自筆証書遺言書を安全に保管する方法として、法務局に保管する「自筆証書遺言書保管制度」があります。
以下は、自筆証書遺言書保管制度の詳細と利用方法です。

自筆証書遺言書保管制度とは

自筆証書遺言書保管制度は、法務局が遺言書を無料で保管するサービスです。
これにより、遺言書の紛失や、第三者に悪用されるリスクを軽減できます。

法務局に保管することで、遺言書は安全に保護されます。

制度を利用する方法

制度を利用するためには、以下の手順に従います。

  • 遺言書の作成
    先ほど説明した通り、自筆証書遺言書を作成します。
  • 法務局へ提出
    遺言書を作成した後、最寄りの法務局に提出します。
    提出時に、遺言者の本人確認が必要です。
  • 受け取り証明書発行
    法務局は遺言書を受け取り、受け取り証明書を発行します。
    この証明書を保管することで、将来的に遺言書を取り戻せます。

遺言書の書き方と保存方法は、遺産分配におけるスムーズなプロセスを確保する上で非常に重要です。
自筆証書遺言書保管制度を利用することで、遺言書を安全に保管し、遺言者の意志を守れます。
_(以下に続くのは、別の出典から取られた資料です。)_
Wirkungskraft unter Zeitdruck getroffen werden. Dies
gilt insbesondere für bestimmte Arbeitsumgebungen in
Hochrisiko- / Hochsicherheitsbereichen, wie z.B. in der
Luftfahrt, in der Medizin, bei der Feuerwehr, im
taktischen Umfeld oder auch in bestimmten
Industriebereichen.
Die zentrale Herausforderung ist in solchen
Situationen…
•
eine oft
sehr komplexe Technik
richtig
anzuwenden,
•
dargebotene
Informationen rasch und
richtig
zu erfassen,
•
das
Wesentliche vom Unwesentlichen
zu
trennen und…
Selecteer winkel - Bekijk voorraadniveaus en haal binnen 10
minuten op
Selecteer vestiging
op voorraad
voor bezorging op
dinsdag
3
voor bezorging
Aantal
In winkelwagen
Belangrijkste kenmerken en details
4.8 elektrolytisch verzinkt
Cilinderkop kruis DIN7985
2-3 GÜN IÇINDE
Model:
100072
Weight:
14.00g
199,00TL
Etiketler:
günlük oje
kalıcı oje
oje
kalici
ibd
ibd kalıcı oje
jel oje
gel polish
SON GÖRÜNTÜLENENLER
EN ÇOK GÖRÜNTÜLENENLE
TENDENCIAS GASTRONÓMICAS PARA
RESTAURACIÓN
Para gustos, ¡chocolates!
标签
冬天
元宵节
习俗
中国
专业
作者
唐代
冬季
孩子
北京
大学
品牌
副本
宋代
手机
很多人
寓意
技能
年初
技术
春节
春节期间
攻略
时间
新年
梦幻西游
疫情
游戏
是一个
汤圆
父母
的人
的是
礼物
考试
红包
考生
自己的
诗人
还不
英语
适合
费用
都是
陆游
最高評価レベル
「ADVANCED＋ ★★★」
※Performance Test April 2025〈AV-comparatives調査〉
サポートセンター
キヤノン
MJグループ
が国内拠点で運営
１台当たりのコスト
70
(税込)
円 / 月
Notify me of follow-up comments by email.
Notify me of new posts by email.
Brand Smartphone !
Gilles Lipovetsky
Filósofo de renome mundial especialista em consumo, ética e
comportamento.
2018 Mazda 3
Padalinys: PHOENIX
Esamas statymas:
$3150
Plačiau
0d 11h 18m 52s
遺言書を作成する際は、法的アドバイスを受けることもおすすめします。

兄弟姉妹の相続のまとめ

ここまで、兄弟姉妹の相続についてお伝えしてきました。
兄弟姉妹の相続についての要点を以下にまとめます。

  • 故人に両親や子供がいない場合、故人の兄弟が相続人になる
  • 兄弟が相続する場合は、相続税が2割増しなど、兄弟姉妹が相続する場合の注意点がある
  • トラブルを防ぐには、遺書の作成が有効

これらの情報が少しでも皆さまのお役に立てば幸いです。
最後までお読みいただき、ありがとうございました。